Daniel recordó cómo le había anunciado el fin de su relación.

– Cariño, Terry quiere que vaya a Nueva York a vivir con él. El jueves que viene, en realidad. Me ha enviado un pasaje en primera. He creído que no te importaría. Últimamente no nos estábamos divirtiendo mucho juntos, ¿verdad? ¿No crees que en nuestra relación ha desaparecido algo fundamental? Se ha perdido algo precioso que había antes. ¿No tienes la sensación de que algo se ha agotado?

– ¿Aparte de mis ahorros?

– Por favor, querido, no seas mezquino. No es propio de ti.

Él le preguntó:

– ¿Y tu trabajo? ¿Cómo te las arreglarás para trabajar en Estados Unidos? No es fácil conseguir una tarjeta de residencia.

– Oh, no me molestaré en buscar trabajo, al menos de momento. Terry está forrado. Dice que puedo entretenerme decorando su apartamento.

La separación careció de acritud. Era casi imposible, comprobó Daniel, enfadarse con ella, así que acogió con resignación, incluso con irónica diversión, el descubrimiento de que esa amabilidad iba acompañada de un sentido comercial más agudo de lo que él imaginaba.

– Cariño, creo que será mejor que me compres mi parte del piso por la mitad de lo que nos costó, no la mitad de lo que vale ahora. Ha bajado muchísimo de precio; todos los pisos han bajado. Estoy segura de que podrás conseguir una hipoteca más elevada. Y si me pagas la mitad de lo que costaron los muebles, te los dejaré todos. Has de tener algo donde sentarte, cielo.

Daniel no creyó que valiera la pena mencionar que casi todos los muebles los había pagado -aunque no elegido- él, y que ninguno le gustaba. Luego se dio cuenta de que las más valiosas de sus pequeñas adquisiciones habían desaparecido con ella y era de suponer que para entonces se hallaban en Nueva York. La morralla quedó en el piso, y él carecía de tiempo y de ganas para deshacerse de ella. Fenella lo dejó con una hipoteca asfixiante, un piso lleno de muebles que no le gustaban, una escandalosa factura telefónica compuesta principalmente de llamadas a Nueva York y una minuta de abogado que sólo podría pagar a plazos. Y lo más irritante fue descubrir cuánto la echaba de menos, a veces.

En el rellano de la escalera situado ante la sala de los archivos había también un pequeño cuarto de baño.

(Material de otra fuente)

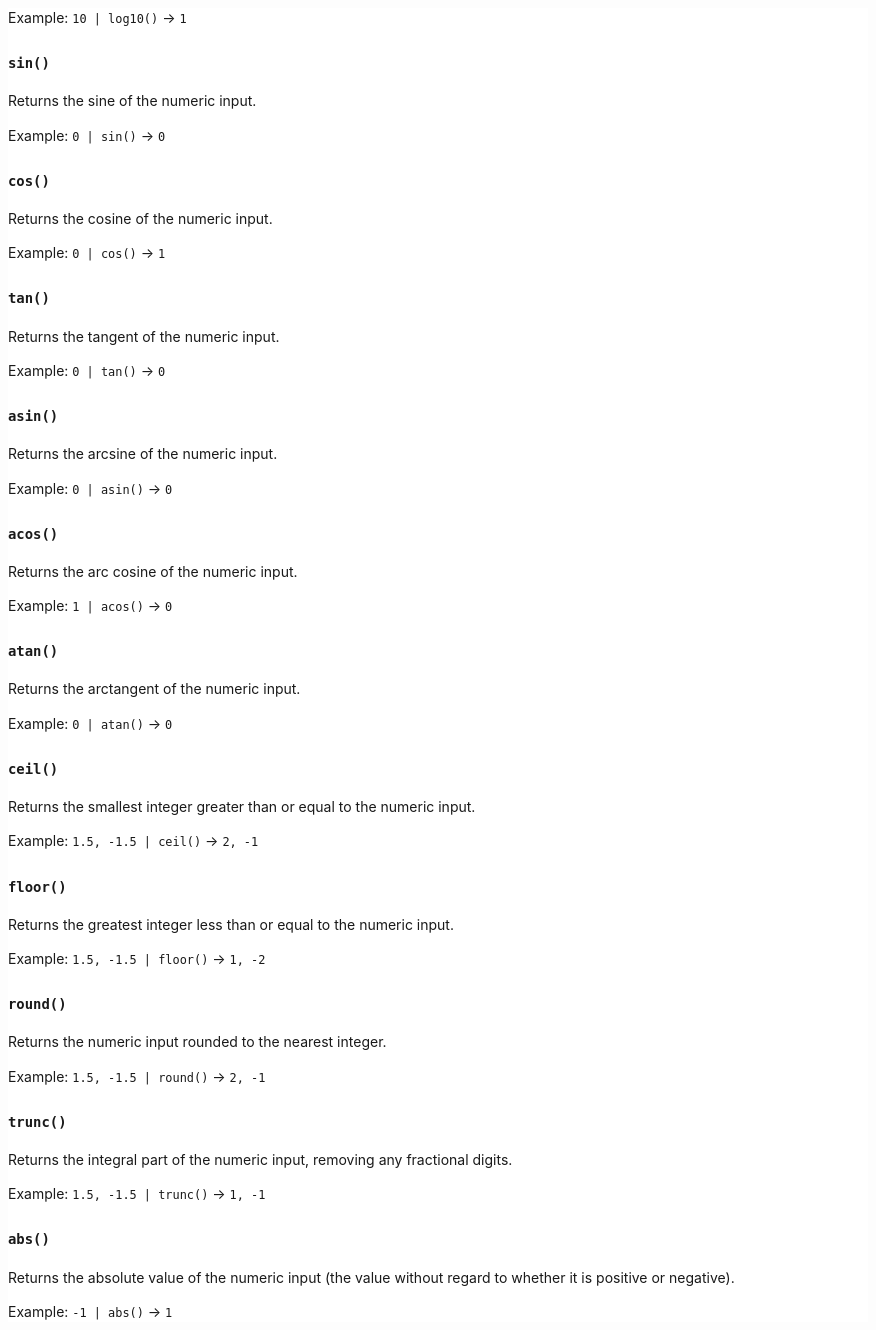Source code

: Example: `10 | log10()` -> `1`

### `sin()`

Returns the sine of the numeric input.

Example: `0 | sin()` -> `0`

### `cos()`

Returns the cosine of the numeric input.

Example: `0 | cos()` -> `1`

### `tan()`

Returns the tangent of the numeric input.

Example: `0 | tan()` -> `0`

### `asin()`

Returns the arcsine of the numeric input.

Example: `0 | asin()` -> `0`

### `acos()`

Returns the arc cosine of the numeric input.

Example: `1 | acos()` -> `0`

### `atan()`

Returns the arctangent of the numeric input.

Example: `0 | atan()` -> `0`

### `ceil()`

Returns the smallest integer greater than or equal to the numeric input.

Example: `1.5, -1.5 | ceil()` -> `2, -1`

### `floor()`

Returns the greatest integer less than or equal to the numeric input.

Example: `1.5, -1.5 | floor()` -> `1, -2`

### `round()`

Returns the numeric input rounded to the nearest integer.

Example: `1.5, -1.5 | round()` -> `2, -1`

### `trunc()`

Returns the integral part of the numeric input, removing any fractional digits.

Example: `1.5, -1.5 | trunc()` -> `1, -1`

### `abs()`

Returns the absolute value of the numeric input (the value without regard to whether it is positive or negative).

Example: `-1 | abs()` -> `1`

Mientras Robbins se lavaba las manos para arrancarse la suciedad de decenios, Daniel, por impulso, telefoneó a la comisaría de Wapping. Kate ya se había marchado. Esperó, aunque menos de un segundo, y marcó el número de su casa.

Contestó enseguida, y él le preguntó:

– ¿Qué haces?

– Ordenando papeles. ¿Y tú?

– Desordenando papeles. Todavía estoy en Innocent House. ¿Quieres que vayamos a tomar algo?

Ella vaciló un par de segundos y respondió:

– ¿Por qué no? ¿Dónde te parece?

– El Town of Ramsgate. Nos viene bien a los dos. ¿Quedamos allí dentro de veinte minutos?